In questo modo, gli autori dello studio sono riusciti a stabilire cosa accadde in precedenza sfruttando le informazioni genetiche degli esseri umani moderni. Grazie alla realizzazione di un intricato albero genealogico genetico, gli scienziati hanno potuto osservare nel dettaglio ogni più piccolo ramo, arrivando a scoprire gli episodi evolutivi più rilevanti.
Estinzione umana tra 800.000 e un milione di anni fa: globale o regionale?
Charles Robert Knight/Public Domain
Utilizzando il nuovo metodo di analisi chiamato FitCoal, il team ha proiettato "l’attuale variazione genetica umana indietro nel tempo, per stimare la dimensione delle popolazioni in punti specifici del passato. I risultati suggeriscono che i nostri antenati hanno subito un grave collo di bottiglia nella popolazione, iniziato circa 930.000 anni fa e durato quasi 120.000 anni. Si stima che ciò abbia ridotto il numero di individui riproduttori a circa 1300, portando i nostri antenati sull’orlo dell’estinzione" scrivono gli autori.
L'approccio si è rivolto al periodo evolutivo compreso tra 800.000 e un milione di anni fa, proprio perché questo arco temporale presenta molte lacune e si sa ben poco di ciò che accadde. La transizione del Pleistocene inferiore-medio fu colpito da significativi cambiamenti climatici, con periodi glaciali più estesi e rigidi. Di conseguenza, il continente africano sperimentò lunghi periodi di siccità e questo può aver contribuito alla quasi estinzione della specie, portando allo sviluppo di nuovi esseri umani, che nel tempo potrebbero essere diventati Neanderthal e Denisoviani.

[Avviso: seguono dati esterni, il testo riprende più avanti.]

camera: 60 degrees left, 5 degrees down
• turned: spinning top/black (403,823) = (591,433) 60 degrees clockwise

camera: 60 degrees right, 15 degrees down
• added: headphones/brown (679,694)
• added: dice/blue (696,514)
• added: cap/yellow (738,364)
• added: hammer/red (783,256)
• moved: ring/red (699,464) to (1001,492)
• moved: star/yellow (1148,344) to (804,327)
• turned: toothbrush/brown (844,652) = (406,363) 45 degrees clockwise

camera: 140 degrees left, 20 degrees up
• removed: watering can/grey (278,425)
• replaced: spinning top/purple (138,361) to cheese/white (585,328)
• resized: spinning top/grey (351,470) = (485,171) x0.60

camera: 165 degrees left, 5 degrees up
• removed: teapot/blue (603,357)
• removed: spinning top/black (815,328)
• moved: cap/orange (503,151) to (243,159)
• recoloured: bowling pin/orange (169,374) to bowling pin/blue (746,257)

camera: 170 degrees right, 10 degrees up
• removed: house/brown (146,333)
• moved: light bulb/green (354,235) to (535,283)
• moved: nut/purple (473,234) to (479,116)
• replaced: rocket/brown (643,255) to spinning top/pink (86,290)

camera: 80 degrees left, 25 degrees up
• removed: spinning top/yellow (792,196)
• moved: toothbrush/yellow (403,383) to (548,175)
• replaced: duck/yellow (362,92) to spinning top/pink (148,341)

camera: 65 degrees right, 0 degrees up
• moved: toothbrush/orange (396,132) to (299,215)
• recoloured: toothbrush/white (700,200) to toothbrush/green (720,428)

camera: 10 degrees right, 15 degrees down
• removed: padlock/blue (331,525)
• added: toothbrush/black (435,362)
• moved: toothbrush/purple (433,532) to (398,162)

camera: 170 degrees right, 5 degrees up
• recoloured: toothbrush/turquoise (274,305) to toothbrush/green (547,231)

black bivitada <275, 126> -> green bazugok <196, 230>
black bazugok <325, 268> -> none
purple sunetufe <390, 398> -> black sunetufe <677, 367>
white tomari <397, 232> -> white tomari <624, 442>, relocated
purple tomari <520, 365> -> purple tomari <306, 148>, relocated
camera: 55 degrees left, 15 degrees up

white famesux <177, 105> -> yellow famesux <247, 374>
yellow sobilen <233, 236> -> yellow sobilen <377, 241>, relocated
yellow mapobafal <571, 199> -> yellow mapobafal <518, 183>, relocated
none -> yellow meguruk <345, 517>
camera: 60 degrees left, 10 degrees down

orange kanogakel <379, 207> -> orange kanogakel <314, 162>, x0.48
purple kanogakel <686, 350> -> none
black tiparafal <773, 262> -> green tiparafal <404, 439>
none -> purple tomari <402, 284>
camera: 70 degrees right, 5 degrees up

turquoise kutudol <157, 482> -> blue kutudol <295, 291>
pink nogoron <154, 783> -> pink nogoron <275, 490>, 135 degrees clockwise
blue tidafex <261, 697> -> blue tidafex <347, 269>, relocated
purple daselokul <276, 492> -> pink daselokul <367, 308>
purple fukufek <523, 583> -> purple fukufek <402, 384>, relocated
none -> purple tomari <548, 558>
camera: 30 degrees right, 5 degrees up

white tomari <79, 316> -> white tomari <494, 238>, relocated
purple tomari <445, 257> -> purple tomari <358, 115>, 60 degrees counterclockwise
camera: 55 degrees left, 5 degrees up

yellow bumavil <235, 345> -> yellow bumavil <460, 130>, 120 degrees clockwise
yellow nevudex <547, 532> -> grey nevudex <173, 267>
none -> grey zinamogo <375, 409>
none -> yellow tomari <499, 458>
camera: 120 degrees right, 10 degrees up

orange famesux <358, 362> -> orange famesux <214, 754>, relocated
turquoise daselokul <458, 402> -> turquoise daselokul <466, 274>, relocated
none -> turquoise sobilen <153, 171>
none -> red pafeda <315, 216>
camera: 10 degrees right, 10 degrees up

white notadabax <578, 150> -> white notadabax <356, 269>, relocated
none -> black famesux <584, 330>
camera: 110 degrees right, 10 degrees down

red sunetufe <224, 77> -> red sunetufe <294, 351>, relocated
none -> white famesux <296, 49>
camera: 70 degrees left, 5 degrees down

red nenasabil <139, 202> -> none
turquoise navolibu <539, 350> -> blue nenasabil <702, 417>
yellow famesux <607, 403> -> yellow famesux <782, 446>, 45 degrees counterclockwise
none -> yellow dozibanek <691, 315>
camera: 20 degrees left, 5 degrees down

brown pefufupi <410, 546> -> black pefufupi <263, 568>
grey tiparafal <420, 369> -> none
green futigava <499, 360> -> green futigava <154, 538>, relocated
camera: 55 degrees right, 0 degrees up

Fortunatamente, un esiguo gruppo di pre-umani è sopravvissuto alle intemperie, anche se non è stato stabilito in che modo ci siano riusciti. Tuttavia, 813.000 anni fa la popolazione si è nuovamente estesa, garantendo la continuazione e l'evoluzione della specie. Cosa sarebbe accaduto, altrimenti? La ricerca suggerisce che la drastica diminuzione di ominidi si verificò a livello globale, ma secondo Nick Ashton, archeologo del British Museum di Londra e autore del prospetto, "il numero di siti archeologici al di fuori dell’Africa suggerisce che non è così. Potrebbe essere più probabile un collo di bottiglia regionale. Ciò implicherebbe che i sopravvissuti occupassero un’area molto localizzata con una buona coesione sociale per sopravvivere."
I prossimi necessari approfondimenti porteranno alla luce ulteriori preziose informazioni su quanto accadde ai nostri antenati a rischio di estinzione.